======== DATA TO EXAMINE ========

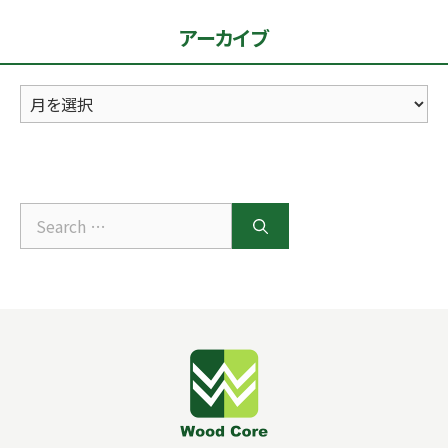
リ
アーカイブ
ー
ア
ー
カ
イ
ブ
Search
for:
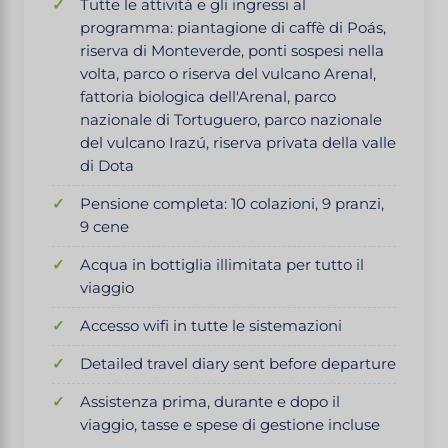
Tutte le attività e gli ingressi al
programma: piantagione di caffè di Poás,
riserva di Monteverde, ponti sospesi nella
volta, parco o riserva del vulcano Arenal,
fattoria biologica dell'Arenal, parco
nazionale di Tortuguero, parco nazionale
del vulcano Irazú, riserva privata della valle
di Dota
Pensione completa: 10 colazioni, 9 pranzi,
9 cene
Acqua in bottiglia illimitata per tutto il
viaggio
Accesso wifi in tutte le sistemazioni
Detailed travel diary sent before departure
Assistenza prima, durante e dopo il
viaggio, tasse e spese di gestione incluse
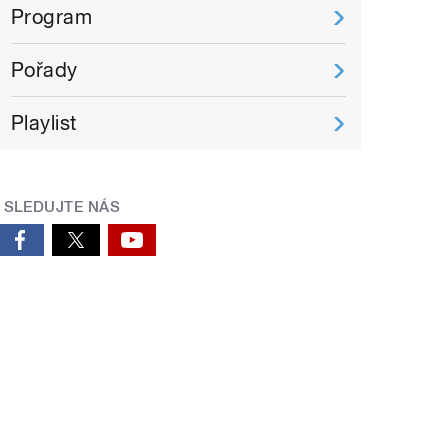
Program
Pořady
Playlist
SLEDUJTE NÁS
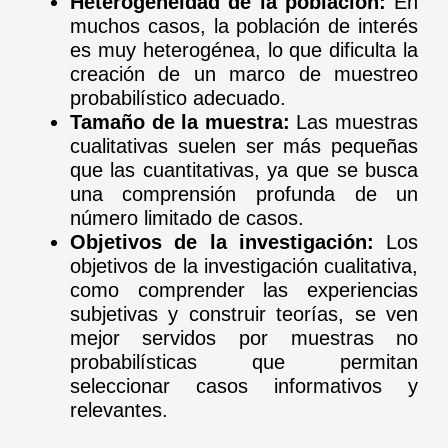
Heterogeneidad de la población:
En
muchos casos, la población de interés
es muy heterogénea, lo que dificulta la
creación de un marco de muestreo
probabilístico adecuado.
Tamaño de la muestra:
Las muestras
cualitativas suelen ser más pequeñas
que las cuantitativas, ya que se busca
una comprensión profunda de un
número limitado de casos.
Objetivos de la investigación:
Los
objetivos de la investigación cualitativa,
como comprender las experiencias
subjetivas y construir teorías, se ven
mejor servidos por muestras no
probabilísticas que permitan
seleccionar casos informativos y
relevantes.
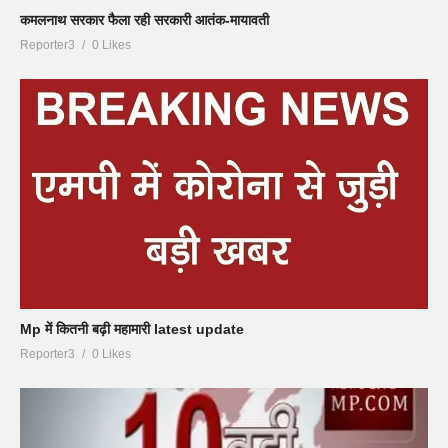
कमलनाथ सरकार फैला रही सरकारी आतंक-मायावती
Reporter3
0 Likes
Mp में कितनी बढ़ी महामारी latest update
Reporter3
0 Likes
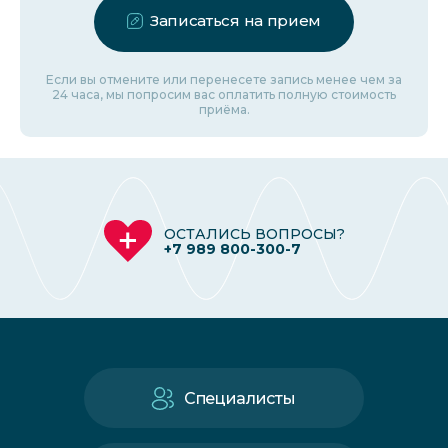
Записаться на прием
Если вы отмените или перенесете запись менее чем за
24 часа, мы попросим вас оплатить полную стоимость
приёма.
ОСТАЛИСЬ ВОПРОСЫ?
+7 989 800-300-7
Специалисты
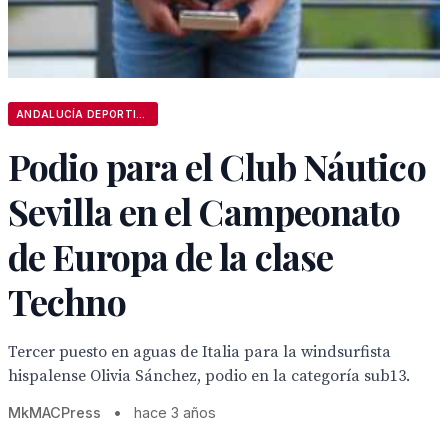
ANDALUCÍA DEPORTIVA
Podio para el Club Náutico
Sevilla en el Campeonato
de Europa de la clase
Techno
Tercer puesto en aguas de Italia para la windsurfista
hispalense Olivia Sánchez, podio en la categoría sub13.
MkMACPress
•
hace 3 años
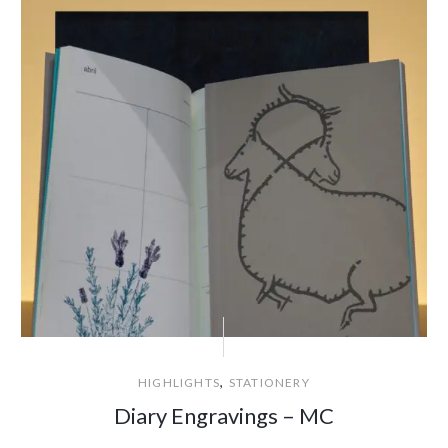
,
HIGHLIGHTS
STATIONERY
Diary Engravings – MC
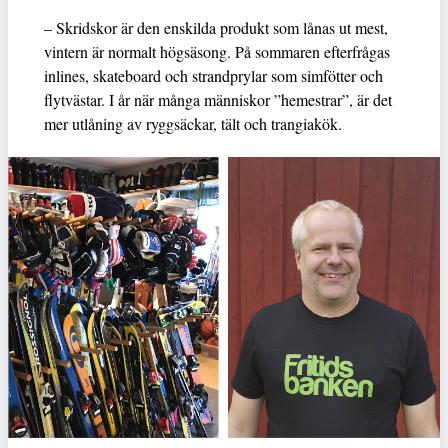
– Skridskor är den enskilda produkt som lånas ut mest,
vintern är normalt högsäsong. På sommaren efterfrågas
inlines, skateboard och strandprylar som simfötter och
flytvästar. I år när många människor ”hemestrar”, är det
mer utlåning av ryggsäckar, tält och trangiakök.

========
======== DATA TO EXAMINE ========

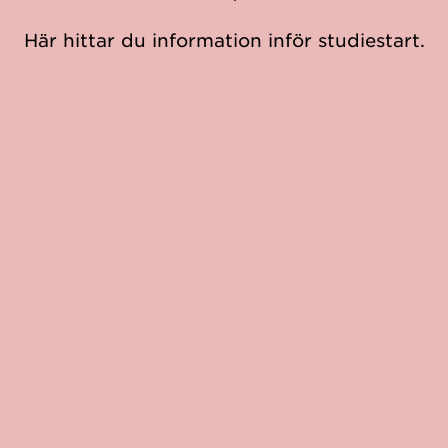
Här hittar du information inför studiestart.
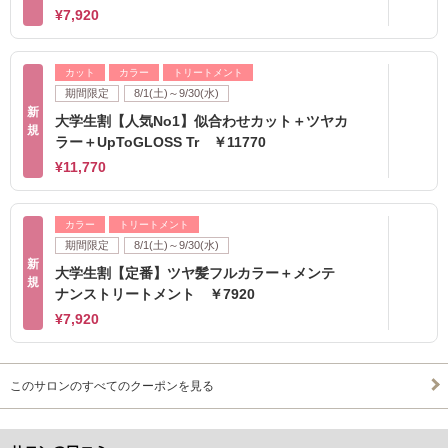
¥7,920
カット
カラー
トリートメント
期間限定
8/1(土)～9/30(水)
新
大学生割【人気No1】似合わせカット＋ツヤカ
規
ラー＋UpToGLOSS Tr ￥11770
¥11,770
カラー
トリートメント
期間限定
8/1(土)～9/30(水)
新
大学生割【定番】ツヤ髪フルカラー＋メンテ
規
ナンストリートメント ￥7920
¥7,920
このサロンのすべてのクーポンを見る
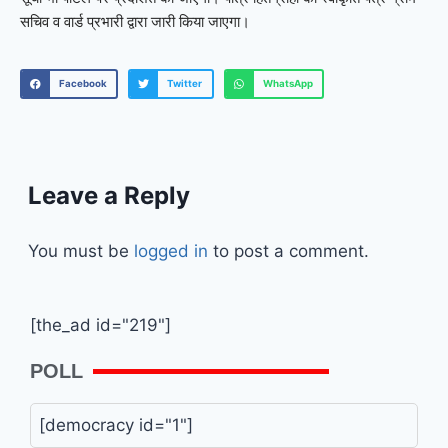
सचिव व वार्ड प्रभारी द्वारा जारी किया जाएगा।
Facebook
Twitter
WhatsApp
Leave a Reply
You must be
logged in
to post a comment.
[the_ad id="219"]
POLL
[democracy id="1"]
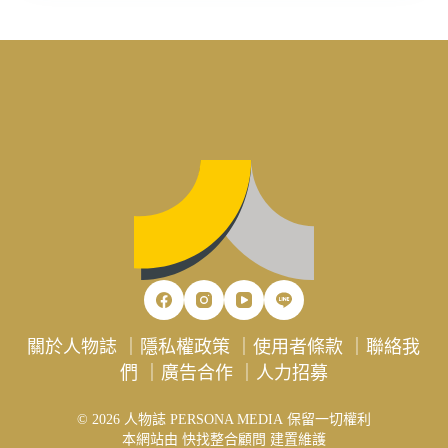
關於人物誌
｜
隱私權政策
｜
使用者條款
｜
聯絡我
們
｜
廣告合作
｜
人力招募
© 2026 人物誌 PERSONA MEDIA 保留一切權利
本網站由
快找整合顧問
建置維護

========

### WHAT YOU SHOULD DO
Count the lines in the listing above that include the word "investigación". Reply with the number only.

### ANSWER TO THE EXERCISE
2